Em volta duma dessas mesas havia mulheres, umas perto, a ser atendidas,outras um pouco afastadas, à espera. Mas o empregado ia falando tanto com as próximas como com as mais afastadas. Deve ter na cabeça vários géneros de conversa, conforme as clientes, pensei eu, pois as que esperavam iam-lhe respondendo,ou comentando com as de mais longe, que, como iam entrando e saindo dos diálogos. não davam pelo tempo. Que método eficaz de as entreter, pensei."

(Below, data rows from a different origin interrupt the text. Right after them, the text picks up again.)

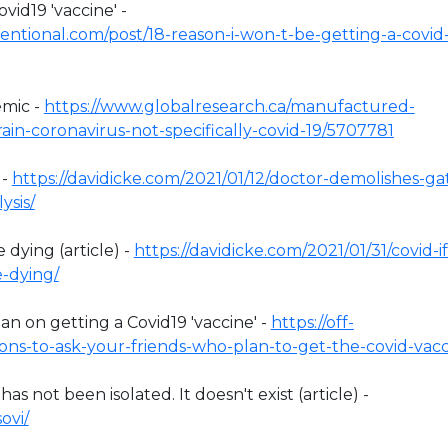
vid19 'vaccine' -
ntional.com/post/18-reason-i-won-t-be-getting-a-covid
emic -
https://www.globalresearch.ca/manufactured-
in-coronavirus-not-specifically-covid-19/5707781
 -
https://davidicke.com/2021/01/12/doctor-demolishes-ga
ysis/
 dying (article) -
https://davidicke.com/2021/01/31/covid-if
e-dying/
n on getting a Covid19 'vaccine' -
https://off-
ons-to-ask-your-friends-who-plan-to-get-the-covid-vacc
 not been isolated. It doesn't exist (article) -
ovi/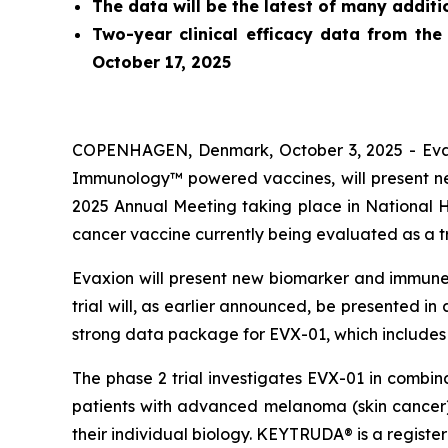
The data will be the latest of many addit
Two-year clinical efficacy data from the
October 17, 2025
COPENHAGEN, Denmark, October 3, 2025 - Evaxi
Immunology™ powered vaccines, will present new
2025 Annual Meeting taking place in National 
cancer vaccine currently being evaluated as a 
Evaxion will present new biomarker and immune 
trial will, as earlier announced, be presented i
strong data package for EVX-01, which includes 
The phase 2 trial investigates EVX-01 in combi
patients with advanced melanoma (skin cancer)
their individual biology. KEYTRUDA® is a regist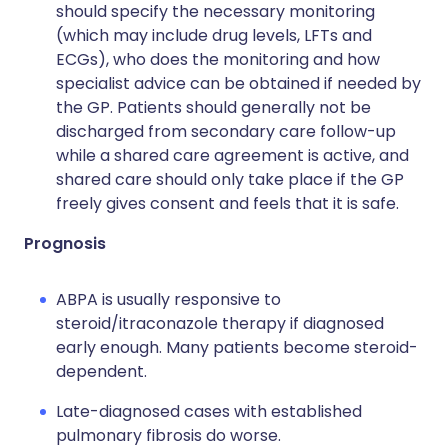
should specify the necessary monitoring
(which may include drug levels, LFTs and
ECGs), who does the monitoring and how
specialist advice can be obtained if needed by
the GP. Patients should generally not be
discharged from secondary care follow-up
while a shared care agreement is active, and
shared care should only take place if the GP
freely gives consent and feels that it is safe.
Prognosis
ABPA is usually responsive to
steroid/itraconazole therapy if diagnosed
early enough. Many patients become steroid-
dependent.
Late-diagnosed cases with established
pulmonary fibrosis do worse.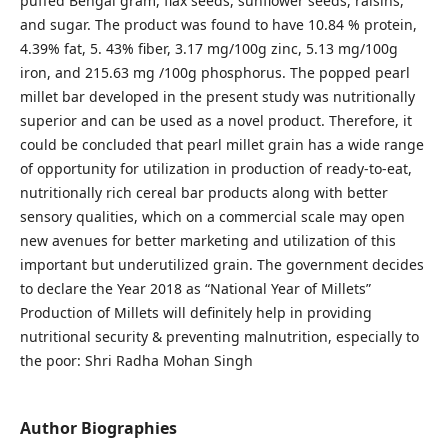
puffed Bengal gram, flax seeds, sunflower seeds, raisins,
and sugar. The product was found to have 10.84 % protein,
4.39% fat, 5. 43% fiber, 3.17 mg/100g zinc, 5.13 mg/100g
iron, and 215.63 mg /100g phosphorus. The popped pearl
millet bar developed in the present study was nutritionally
superior and can be used as a novel product. Therefore, it
could be concluded that pearl millet grain has a wide range
of opportunity for utilization in production of ready-to-eat,
nutritionally rich cereal bar products along with better
sensory qualities, which on a commercial scale may open
new avenues for better marketing and utilization of this
important but underutilized grain. The government decides
to declare the Year 2018 as “National Year of Millets”
Production of Millets will definitely help in providing
nutritional security & preventing malnutrition, especially to
the poor: Shri Radha Mohan Singh
Author Biographies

A transcrição acima é o início de um conto intitulado "Igualdade de género", constante no mais recente livro de João Boavida: A Eterna Brevidade (pp. 167-168). A capa é de Ana Boavida e a edição da "Trinta por uma linha".
Os contos, que o compõem, oferecidos aos amigos nos três últimos Natais, noutros tantos belíssimos volumes de dimensões (físicas) reduzidas, com concepção gráfica também de Ana Boavida, são, além do mencionado, os seguintes:
"O comboio da madrugada"; "A cantareira"; "A mesa"; "O riso"; "Cebolas"; "Os patos roubados"; "O chapéu de cortesias"; "O destino"; "Saias para que vos quero?"; "O leitor compulsivo"; "Cor resistente"; "Acidentes de trabalho"; "Difícil é ouvir"; "Senhora de Lurdes me valha"; "Sofia"; "As meninas Tavares"; "Correio sentimental"; "Agonia; "Oh, que disparate!"; "O Elétrico; "Noite de Natal".
Em todos, o leitor encontra a simplicidade elaborada da grande escrita, o significado profundo dos pequenos gestos, a seriedade simpática da ironia.